A supposer que l’armée ne soit plus la Grande Muette, a-t-elle véritablement gagné au change avec le SGM 2005, en devenant la Grande Dupe ?

(1) Il est dans la culture des Parlementaires de considérer que le chef qui veille aux intérêts des subordonnés ne demande jamais rien de sonnant et trébuchant, ce serait humiliant, d’autant que les médailles sont dans la tradition de l’armée pour reconnaître les mérites.

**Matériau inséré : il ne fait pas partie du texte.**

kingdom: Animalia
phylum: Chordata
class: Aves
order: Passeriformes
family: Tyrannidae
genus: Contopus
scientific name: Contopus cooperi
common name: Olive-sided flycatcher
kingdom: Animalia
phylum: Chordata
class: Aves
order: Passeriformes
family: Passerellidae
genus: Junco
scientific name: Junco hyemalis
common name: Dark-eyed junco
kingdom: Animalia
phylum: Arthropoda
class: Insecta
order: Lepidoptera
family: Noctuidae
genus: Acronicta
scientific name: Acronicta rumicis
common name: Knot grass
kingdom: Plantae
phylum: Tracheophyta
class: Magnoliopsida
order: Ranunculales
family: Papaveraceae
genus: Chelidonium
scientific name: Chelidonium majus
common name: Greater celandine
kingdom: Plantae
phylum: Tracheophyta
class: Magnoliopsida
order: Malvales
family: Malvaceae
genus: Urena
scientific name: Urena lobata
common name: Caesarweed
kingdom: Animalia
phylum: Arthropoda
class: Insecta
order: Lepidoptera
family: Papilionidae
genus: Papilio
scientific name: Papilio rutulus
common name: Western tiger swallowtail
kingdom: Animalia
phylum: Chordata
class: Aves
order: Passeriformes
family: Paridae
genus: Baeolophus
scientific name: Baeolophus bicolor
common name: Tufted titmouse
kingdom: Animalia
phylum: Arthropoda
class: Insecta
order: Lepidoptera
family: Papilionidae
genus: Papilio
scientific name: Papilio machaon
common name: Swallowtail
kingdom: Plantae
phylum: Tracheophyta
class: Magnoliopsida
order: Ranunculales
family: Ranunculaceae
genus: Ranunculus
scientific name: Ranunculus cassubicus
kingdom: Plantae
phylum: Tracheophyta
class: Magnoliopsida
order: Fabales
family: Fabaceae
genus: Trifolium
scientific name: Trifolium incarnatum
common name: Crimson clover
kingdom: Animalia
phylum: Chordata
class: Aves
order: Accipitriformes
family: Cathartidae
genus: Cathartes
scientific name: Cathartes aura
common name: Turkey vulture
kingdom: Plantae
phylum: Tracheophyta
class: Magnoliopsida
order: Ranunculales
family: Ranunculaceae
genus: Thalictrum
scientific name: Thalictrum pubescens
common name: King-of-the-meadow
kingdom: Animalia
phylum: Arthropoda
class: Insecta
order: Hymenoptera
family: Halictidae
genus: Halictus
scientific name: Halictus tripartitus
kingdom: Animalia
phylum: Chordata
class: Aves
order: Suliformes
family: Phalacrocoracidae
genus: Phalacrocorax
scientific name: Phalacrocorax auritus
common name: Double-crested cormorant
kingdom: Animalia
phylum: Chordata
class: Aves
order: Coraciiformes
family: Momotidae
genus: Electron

Extrait du Journal officiel des débats parlementaires :

[…]
M. le Rapporteur – La communauté militaire forme une société très hiérarchisée, dans laquelle chacun, homme de rang, sous-officier ou officier, est habitué à avancer en partie au mérite. Les décorations sont également là pour le récompenser. Nous parlons ici d’une prime financière, mais nous pouvons là aussi faire confiance à la hiérarchie pour déterminer les critères sur lesquels elle se fondera. A priori plutôt sur des objectifs opérationnels pour tout un ensemble – brigade, régiment, compagnie – que des objectifs individualisés. Des objectifs, donc, plutôt de nature à souder la communauté. La prime donnée à titre individuel sera exceptionnelle, par exemple pour acte de bravoure.
Vous dites que les militaires ne demandaient pas cela. Mais vous savez bien que les militaires ne demandent rien. Est-ce une raison pour ne rien leur donner ?
M. Maxime Gremetz – Tout de même, c’est désobligeant pour eux. Leur dignité est mise à mal.
M. le Rapporteur – Je rappelle que nous parlons d’un complément de salaire. Vous devriez être pour.
M. Maxime Gremetz – Vous nous dites que dans l’armée, il y a des décorations et autres témoignages de reconnaissance. Pour les civils, cela n’existe pas, mis à part des mérites et des légions d’honneur attribués d’ailleurs selon des critères que l’on a parfois du mal à comprendre. Ces civils qui produisent des richesses ne reçoivent pas de décorations, eux, pour leurs actes de bravoure au travail…
M. le Rapporteur – La médaille du travail ?
M. Maxime Gremetz – Vous savez combien de temps il faut avoir travaillé pour l’obtenir ?
Les civils reçoivent un salaire. Dans l’armée, par contre, le mérite est reconnu par des décorations et d’autres marques spécifiques, et il me semble que c’est plus dans la tradition de l’armée qu’il en soit ainsi.
Je demande un scrutin public.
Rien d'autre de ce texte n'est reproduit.